How Online Dating Is Making US Marriages Stronger and Diversified
Once upon a time we only married people with whom we were in some way already associated in our social circles. But with the advent of online dating, everything has changed. Now people are forging social bonds that didn’t exist before, interracial marriages are on the rise, and married couples who meet online are more likely to stay together.
New research from Cornell University, published in the journal Physics and Society , suggests that the way we meet our soul mates is changing the shape of society itself. Using currently available statistics, researchers Josue Ortega and Philip Hergovich created advanced data modeling to examine how powerful new social connections can be. In the past, people were more likely to find their partners through weak ties, like friends of a friend. Because of this, people’s social networks – like networking theory, not Facebook – were pretty tightly connected. Basically, you will only know people in your social circle who are often of the same race, and new social connections will slowly expand. This means that you will only date and marry people who have already been in your network.
But with online dating, your network is changing dramatically. You meet people who are – more often than not – complete strangers, and you begin to establish social bonds that have never been there before. This leads to the emergence of new social circles that may be outside your cultural or racial background. And when you consider that a third of modern marriages are now online, and online dating is now the second most common way for heterosexual couples to meet (and the most common way for homosexual couples), Ortega and Hergovich suggest racial diversity. our society here in the US is changing as a direct result of digital dating.
Observed rates of interracial marriage in the US have been on the rise for a while, but when researchers compared their model with statistics, they found that rates rose markedly when online dating first became popular in the late 90s. It then jumped again in the 2000s when online dating became more common, and again in 2014 with the launch of Tinder (widely considered the most popular online dating app).

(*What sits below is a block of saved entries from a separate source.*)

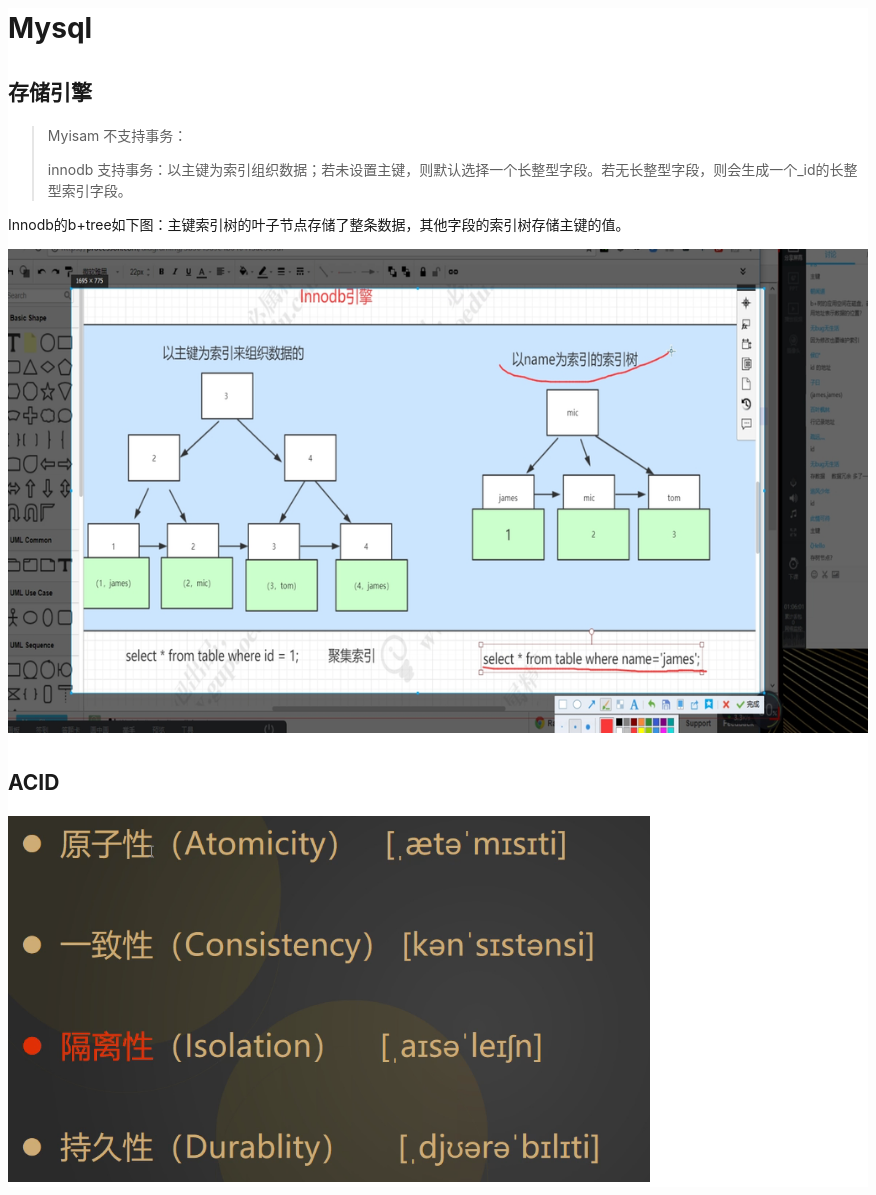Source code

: # Mysql

## 存储引擎

> Myisam 不支持事务：
>
> innodb 支持事务：以主键为索引组织数据；若未设置主键，则默认选择一个长整型字段。若无长整型字段，则会生成一个_id的长整型索引字段。

Innodb的b+tree如下图：主键索引树的叶子节点存储了整条数据，其他字段的索引树存储主键的值。

![1606916420666](./mysql.assets/1606916420666.png)



## ACID

![1607001324784](./mysql.assets/1607001324784.png)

So what does this mean? People of all backgrounds and subcultures are now mixing together more than ever before, and Ortega and Hergovich believe this is good for society as a whole . This promotes better cultural understanding and helps create more diverse and open-minded generations in the future. It should now be noted that their data does not prove that online dating is solely responsible for growth, but it is very consistent with their hypothesis.
Moreover, Ortega and Hergovich’s data model – along with current statistics – suggests that marriages in online dating societies tend to be stronger. Basically, married couples who meet online are less likely to get divorced, which can also benefit society in the long term. It makes sense, right? When you can actually see and communicate with all the fish in the sea, you are more likely to hook on what you really need, not just the one on your reef neck. Online dating has a lot of ups and downs – you know, if you’ve tried it – but as far as society in general is concerned, they seem to be pretty rewarding.